Mulhouse (France) (AFP)
In Mulhouse in eastern France, particularly hard hit by the coronavirus, professional dancers are getting back to work, practising pirouettes in their long-abandoned studio — but no pas-de-deux.
With an easing of France’s strict coronavirus lockdown last week after two months of home confinement, the ballet performers of the Opera National du Rhin must observe strict infection-busting measures, which include no contact or dancing in pairs.
They have their temperatures taken upon arrival, leave their shoes outside and must enter in full ballet attire — plus face mask — as the dressing rooms are off limits.
Once inside, black tape on the ground delineates a spot for each dancer, allowing them to keep a safe distance of 3.5 metres (11.5 feet) as they gracefully go through their paces to piano accompaniment.
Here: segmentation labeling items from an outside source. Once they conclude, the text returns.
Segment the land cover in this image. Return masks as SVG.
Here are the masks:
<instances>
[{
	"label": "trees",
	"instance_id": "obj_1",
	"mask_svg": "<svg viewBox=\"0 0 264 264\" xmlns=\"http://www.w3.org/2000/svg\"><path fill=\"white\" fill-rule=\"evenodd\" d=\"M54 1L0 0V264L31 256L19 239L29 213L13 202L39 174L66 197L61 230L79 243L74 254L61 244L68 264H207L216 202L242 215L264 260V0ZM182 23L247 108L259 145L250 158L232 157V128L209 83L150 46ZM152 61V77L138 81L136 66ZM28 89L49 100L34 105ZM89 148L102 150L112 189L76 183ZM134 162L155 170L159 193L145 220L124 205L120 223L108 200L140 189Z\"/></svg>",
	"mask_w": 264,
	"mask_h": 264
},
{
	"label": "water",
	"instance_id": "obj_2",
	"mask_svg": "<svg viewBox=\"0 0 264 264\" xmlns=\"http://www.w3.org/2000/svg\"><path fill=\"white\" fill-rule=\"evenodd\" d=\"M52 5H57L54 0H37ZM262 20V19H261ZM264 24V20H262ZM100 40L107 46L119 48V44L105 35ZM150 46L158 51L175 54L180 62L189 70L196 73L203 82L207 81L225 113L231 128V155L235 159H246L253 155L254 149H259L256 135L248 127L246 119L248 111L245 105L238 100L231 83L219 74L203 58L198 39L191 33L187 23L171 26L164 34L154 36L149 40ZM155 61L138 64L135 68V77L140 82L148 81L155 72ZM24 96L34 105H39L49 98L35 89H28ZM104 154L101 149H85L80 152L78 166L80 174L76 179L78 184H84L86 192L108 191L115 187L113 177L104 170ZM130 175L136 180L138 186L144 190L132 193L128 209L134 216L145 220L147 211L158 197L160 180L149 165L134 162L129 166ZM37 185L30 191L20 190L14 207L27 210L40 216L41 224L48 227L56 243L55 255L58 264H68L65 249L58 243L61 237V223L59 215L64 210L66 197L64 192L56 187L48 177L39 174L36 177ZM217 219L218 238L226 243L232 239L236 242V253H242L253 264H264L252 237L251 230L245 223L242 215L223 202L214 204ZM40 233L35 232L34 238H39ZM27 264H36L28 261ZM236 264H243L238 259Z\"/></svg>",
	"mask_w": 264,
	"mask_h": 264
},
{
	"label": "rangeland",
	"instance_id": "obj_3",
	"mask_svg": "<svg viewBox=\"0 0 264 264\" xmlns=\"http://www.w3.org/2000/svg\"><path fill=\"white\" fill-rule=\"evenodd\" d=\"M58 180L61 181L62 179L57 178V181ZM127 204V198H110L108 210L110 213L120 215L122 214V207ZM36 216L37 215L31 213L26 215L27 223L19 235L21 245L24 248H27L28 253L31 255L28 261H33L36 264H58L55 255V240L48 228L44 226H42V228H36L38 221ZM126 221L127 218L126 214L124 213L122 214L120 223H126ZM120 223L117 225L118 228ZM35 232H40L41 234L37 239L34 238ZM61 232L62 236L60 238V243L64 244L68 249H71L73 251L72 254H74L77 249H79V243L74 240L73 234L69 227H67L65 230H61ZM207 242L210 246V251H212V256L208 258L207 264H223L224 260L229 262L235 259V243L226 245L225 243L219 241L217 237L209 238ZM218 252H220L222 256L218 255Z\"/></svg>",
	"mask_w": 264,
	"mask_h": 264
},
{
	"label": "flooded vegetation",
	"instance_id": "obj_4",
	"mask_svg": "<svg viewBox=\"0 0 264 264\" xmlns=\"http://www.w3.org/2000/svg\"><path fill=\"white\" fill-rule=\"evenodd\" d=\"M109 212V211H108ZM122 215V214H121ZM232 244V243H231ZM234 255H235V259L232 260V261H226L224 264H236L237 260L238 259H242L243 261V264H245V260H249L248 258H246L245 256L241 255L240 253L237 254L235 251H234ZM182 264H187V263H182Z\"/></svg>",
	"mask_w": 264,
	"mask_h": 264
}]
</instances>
Every time the dancers touch something — their mask, the barre or their water bottle — they are required to disinfect their hands.
Dancer Pierre Doncq, 33, says he has stopped drinking water during practice.
“I find it stressful to have to clean my hands each time, to remove my mask and all that. I prefer to concentrate on what the instructor says,” he told AFP.
Between two sessions, Doncq had to replace his mask which had become humid from all the heavy breathing.
– ‘One can adapt’ –
He complains that the piece of cloth makes him feel suffocated and hampers his vision.
“But honestly, one can adapt,” said the dancer, insisting he was pleased to be back at work.
The Opera du Rhin in Mulhouse is one of the first in France to resume training after lockdown, and is producing its own masks for its ballet company.
“It is complicated to dance with a mask,” said Bruno Bouche, the troupe’s artistic director, adding this was “the biggest challenge” in resuming training.
Mulhouse, near the Swiss and German borders, was one of the first hotspots of coronavirus infection in France, and remains in the high-alert “red zone” of domestic virus circulation.
Many French cases, some of which were exported as far away as South America, originated from a week-long church gathering in the city in February, attended by some 2,000 people.
Soldiers had to set up a military field hospital in Mulhouse to relieve overwhelmed hospitals and evacuated patients to other parts of the country.
After their first post-lockdown practice, the dancers leave immediately, alone. No dressing room chatter, no shower.
The studio is disinfected from top to bottom between three daily lessons which last an hour each, far shorter than the six or seven hours the dancers were accustomed to before confinement kicked in.
But the performers are grateful for even this hour, afraid of losing their form.
“Dancing is our life and holding on to a chair or to a wardrobe (to practice) for eight weeks was getting more and more complicated,” said Bouche, who offered courses online during confinement.
The dancers hope their first post-lockdown performance will be “Chaplin” by German choreographer Mario Schroeder on September 5.